### Available data ###

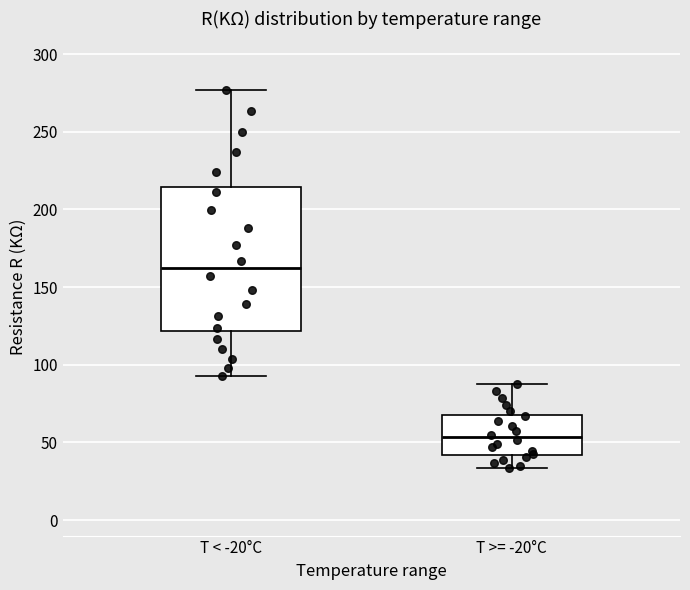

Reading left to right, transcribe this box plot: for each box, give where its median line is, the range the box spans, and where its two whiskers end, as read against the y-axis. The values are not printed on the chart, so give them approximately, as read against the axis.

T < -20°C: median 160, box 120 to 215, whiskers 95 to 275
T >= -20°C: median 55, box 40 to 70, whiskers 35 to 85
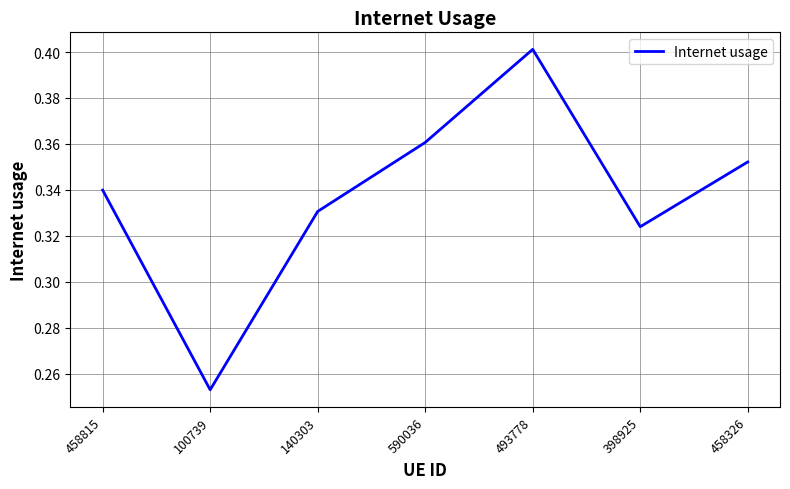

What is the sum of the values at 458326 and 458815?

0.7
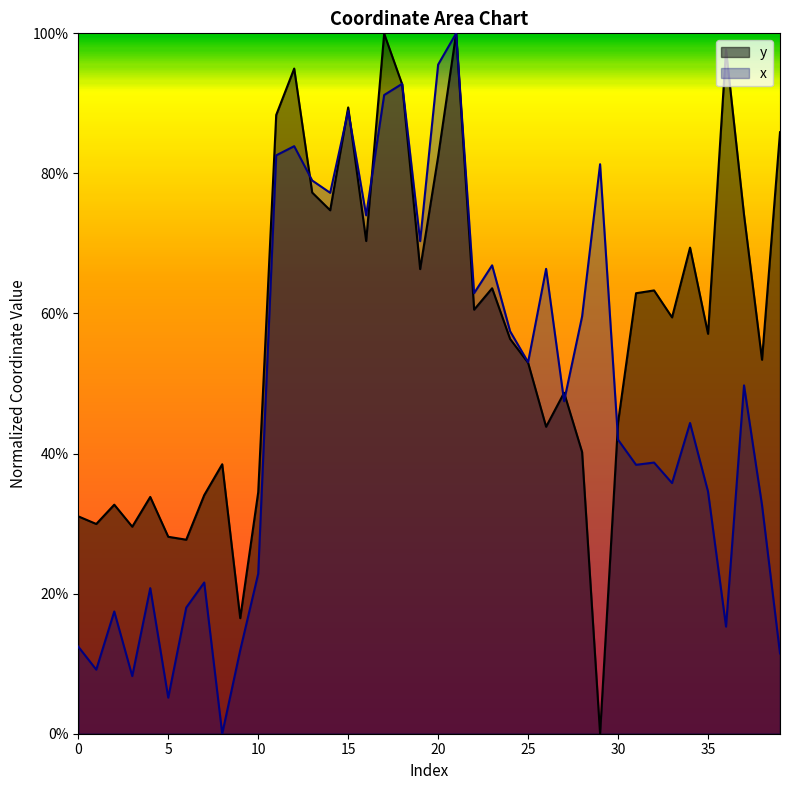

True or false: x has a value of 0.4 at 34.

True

###

◆ Work order
Can you write out all the records above again with "box plot" swapped for "box-and-whisker plot", changing nothing else and leaving out the pictures?

◆ Task response
Reading left to right, transcribe this box-and-whisker plot: for each box, give where its median line is, the range the box spans, and where its two whiskers end, as read against the y-axis. The values are not printed on the chart, so give them approximately, as read against the axis.

T < -20°C: median 160, box 120 to 215, whiskers 95 to 275
T >= -20°C: median 55, box 40 to 70, whiskers 35 to 85

What is the sum of the values at 458326 and 458815?

0.7

True or false: x has a value of 0.4 at 34.

True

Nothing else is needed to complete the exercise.